Conozco muchas personas que han crecido usando cosas usadas. Cuando en una familia son varios hermanos el mayor empieza usando una ropa nueva y se la hereda al del medio y este al menor.  Yo como he sido hijo único nunca tuve ese problema, pero me han heredado otras cosas usadas. Alguno dirá que no es lindo recibir cosas usadas y eso es discutible, depende de lo que se reciba. Heredar una casa usada, no es lo mismo que heredar un pantalón usado o heredar un vaso de vidrio no es lo mismo que heredar un juego de copas de cristal. Hay cosas usadas que son muy buenas y que a todos nos gustaría recibir.

Alabado sea el Dios y Padre de nuestro Señor Jesucristo, Padre misericordioso y Dios de toda consolación, quien nos consuela en todas nuestras tribulaciones para que con el mismo consuelo que de Dios hemos recibido, también nosotros podamos consolar a todos los que sufren. (2º Co.1:3-4)

Pablo habla que Dios lo ha consolado y que ese mismo consuelo es el que utiliza para ministrar a los que sufren. Indudablemente los que sufren reciben algo usado pero igualmente efectivo en ellos como en los primeros. Todos concordaremos que cuando el consuelo viene de alguien que sufrió la misma situación que estás atravesando las fuerza de sus palabras tienen otro vigor, distinta a aquellas que pronuncia alguien que nunca pasó por lo que tu estás pasando.

Esta visión le da un sentido de utilidad a Pablo de su propio sufrimiento: Si sufrimos, es para que ustedes tengan consuelo y salvación; y si somos consolados, es para que ustedes tengan el consuelo que los ayude a soportar con paciencia los mismos sufrimientos que nosotros padecemos. (2º Co.1:6)

No hay peor cosa que sufrir sin sentido. Pero cuando el sufrimiento tiene utilidad entonces es más manejable. Pablo entiende que las situaciones en su vida vienen para ministrar. Tanto el sufrimiento como el consuelo antes de pasar a los corintios ha hecho escala en la vida de Pablo para darle herramientas de ministración. Parecería que Pablo se decía en cada situación de su vida: Esto me va ayudar a ministrar más y mejor.

Esto que estoy aprendiendo lo voy a impartir, heredar a otros… nada de lo que pasa en mi vida carece de propósito. Este dolor, esta decepción, esta ministración del Espíritu, está palabra “rhema” de hoy… Todo esto me ayudará a ayudar a alguien en el futuro.

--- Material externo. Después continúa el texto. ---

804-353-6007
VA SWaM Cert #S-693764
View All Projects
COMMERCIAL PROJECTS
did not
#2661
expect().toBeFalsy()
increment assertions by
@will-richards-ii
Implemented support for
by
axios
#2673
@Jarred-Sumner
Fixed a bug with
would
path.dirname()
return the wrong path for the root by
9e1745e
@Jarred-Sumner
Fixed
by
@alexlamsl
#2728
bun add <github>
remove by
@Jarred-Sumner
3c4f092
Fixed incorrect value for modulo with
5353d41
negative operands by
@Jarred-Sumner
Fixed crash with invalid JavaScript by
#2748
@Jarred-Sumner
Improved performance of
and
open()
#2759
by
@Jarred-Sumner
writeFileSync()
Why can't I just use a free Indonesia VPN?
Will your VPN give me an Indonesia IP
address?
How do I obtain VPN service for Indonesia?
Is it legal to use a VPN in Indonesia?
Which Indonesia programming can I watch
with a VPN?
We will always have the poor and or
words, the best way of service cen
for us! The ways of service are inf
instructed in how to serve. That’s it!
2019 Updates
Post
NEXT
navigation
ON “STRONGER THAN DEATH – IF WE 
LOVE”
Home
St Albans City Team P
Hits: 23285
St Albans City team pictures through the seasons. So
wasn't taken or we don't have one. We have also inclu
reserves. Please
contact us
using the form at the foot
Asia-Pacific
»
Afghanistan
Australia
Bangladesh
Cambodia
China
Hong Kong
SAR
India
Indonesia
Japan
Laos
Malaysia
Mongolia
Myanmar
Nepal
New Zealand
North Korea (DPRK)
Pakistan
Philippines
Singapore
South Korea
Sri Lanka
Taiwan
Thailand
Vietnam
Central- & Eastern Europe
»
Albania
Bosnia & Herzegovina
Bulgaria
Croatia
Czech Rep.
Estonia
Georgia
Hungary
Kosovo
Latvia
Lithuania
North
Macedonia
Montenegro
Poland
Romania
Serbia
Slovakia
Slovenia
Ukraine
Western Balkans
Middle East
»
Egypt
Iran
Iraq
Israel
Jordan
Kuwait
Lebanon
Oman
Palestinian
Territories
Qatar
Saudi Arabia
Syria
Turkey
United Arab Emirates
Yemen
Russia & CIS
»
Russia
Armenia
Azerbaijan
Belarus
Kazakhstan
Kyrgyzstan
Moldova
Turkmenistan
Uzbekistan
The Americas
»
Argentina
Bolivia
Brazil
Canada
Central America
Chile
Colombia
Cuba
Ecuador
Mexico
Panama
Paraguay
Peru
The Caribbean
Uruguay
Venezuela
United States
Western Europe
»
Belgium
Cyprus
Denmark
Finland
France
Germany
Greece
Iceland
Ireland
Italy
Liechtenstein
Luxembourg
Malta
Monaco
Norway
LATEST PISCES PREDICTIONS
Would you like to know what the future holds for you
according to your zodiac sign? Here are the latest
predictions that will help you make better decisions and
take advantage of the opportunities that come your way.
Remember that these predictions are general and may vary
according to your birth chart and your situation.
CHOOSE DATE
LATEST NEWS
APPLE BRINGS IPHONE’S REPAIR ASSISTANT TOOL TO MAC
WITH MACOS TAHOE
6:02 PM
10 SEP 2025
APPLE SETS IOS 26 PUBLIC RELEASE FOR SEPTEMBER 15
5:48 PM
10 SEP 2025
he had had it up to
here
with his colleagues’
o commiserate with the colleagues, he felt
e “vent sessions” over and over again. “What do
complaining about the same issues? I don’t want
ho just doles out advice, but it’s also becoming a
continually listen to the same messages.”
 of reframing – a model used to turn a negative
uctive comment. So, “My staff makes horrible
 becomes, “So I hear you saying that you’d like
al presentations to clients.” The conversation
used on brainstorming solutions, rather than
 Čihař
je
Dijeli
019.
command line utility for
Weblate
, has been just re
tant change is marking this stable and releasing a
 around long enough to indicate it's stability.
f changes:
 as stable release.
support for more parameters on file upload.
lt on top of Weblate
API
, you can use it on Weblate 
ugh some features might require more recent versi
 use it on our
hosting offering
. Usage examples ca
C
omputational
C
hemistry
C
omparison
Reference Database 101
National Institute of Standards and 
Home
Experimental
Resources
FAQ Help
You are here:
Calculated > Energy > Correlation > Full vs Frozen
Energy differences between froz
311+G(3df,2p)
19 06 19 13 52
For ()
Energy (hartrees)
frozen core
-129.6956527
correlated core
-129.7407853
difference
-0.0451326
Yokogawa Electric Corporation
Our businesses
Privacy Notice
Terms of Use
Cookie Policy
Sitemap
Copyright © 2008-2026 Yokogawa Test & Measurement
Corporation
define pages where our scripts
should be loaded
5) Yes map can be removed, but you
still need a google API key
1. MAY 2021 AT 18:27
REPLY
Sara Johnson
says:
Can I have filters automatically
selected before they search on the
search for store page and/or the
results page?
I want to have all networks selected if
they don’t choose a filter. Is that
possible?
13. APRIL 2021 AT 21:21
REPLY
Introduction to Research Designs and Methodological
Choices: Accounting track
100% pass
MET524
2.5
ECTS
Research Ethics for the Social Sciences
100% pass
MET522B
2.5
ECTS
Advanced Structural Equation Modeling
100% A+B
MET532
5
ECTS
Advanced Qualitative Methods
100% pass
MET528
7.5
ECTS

Creo firmemente en esto… me lo enseñaron a cantar siendo niño: Todo lo que pasa en mi vida aquí / Dios me lo prepara para bien de mí / En mis pruebas duras/ Dios es siempre fiel/ ¿Por qué pues las dudas? / Yo descanso en El.

De tanto en tanto, veo a algunos que no quieren recibir estas cosas usadas de otros. Por mi parte, hoy quisiera, ser tan humilde que pueda usar lo que otros han recibido con la alegría de saber que cuando Dios proveyó a otros lo hizo pensando en mí. No quiero ser tan soberbio que no acepte el traje que otros usaron por querer ser el único por donde debe pasar todo.

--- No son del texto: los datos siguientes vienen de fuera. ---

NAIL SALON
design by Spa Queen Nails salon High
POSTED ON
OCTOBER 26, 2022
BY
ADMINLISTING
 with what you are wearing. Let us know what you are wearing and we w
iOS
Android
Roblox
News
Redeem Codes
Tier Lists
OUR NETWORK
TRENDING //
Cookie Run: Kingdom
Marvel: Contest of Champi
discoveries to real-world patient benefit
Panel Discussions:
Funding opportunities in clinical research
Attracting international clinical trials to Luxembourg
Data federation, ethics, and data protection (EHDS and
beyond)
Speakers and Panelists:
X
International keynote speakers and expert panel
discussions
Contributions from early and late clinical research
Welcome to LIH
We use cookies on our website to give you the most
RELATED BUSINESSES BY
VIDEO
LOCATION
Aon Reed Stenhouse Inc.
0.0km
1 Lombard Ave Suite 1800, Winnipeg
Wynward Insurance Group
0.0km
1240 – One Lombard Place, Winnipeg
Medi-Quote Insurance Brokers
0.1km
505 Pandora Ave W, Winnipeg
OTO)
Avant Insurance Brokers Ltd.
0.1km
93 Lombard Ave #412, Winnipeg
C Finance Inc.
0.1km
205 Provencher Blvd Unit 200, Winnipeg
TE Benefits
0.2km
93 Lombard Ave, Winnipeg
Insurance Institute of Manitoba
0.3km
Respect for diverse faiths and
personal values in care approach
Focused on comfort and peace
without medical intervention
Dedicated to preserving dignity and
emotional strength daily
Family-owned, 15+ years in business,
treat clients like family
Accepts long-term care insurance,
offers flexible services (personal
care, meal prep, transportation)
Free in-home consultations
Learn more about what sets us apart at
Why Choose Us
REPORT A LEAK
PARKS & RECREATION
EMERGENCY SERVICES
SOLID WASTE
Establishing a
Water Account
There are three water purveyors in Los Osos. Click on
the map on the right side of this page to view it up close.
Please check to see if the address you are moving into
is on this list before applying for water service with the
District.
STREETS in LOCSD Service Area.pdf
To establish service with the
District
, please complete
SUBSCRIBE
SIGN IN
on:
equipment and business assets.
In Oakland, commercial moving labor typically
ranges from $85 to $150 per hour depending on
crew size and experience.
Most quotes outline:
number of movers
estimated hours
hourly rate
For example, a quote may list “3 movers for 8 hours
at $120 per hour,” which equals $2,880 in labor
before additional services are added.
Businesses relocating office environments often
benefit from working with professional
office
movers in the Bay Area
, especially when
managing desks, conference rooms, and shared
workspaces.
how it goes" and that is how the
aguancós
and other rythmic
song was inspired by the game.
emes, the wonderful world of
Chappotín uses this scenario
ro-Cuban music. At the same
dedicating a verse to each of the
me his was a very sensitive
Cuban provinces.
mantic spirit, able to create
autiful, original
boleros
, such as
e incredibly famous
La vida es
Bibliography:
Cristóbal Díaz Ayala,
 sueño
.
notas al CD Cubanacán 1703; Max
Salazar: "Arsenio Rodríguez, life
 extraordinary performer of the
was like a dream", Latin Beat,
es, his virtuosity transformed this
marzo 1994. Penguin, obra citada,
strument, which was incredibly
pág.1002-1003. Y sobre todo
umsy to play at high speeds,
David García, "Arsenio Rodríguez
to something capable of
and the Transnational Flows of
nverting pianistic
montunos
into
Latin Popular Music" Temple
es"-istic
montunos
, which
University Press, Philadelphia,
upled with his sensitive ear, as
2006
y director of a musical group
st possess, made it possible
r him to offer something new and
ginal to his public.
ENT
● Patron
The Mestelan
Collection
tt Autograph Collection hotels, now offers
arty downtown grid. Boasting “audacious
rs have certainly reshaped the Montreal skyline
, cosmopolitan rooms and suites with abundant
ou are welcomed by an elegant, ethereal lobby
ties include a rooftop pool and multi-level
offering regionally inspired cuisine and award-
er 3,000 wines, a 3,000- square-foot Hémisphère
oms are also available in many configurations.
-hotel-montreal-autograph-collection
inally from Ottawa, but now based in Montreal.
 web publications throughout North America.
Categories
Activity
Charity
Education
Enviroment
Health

El otro día vi una niña de la iglesia usando un abrigo que había sido de mi hija Dámaris. Han pasado 12 años, tal vez más… pero lo reconocí, ese abrigo era de Dámaris cuando tenía 10 o 12 años.

Por último, quisiera en este día aprender a mirar mis situaciones particulares como necesarias para ministrar a otros. Estoy usando algo que mañana alguien usará para cubrirse. El dolor que experimento me ayudará a ministrar a otros en el día de mañana y el consuelo que recibo le quedará perfecto a algún hermano menor.

Señor ayúdame a dar el aliento en medio de la noche que recibimos siempre de ti, la alegría de servirte que siempre nos diste, la fe para creer que Tu Poder en nosotros puede hacer cosas maravillosas, la certeza de saber que siempre en Ti hay una nueva oportunidad. Que pueda heredar esto que he recibido de Ti a otros, ese es mi deseo. Amén.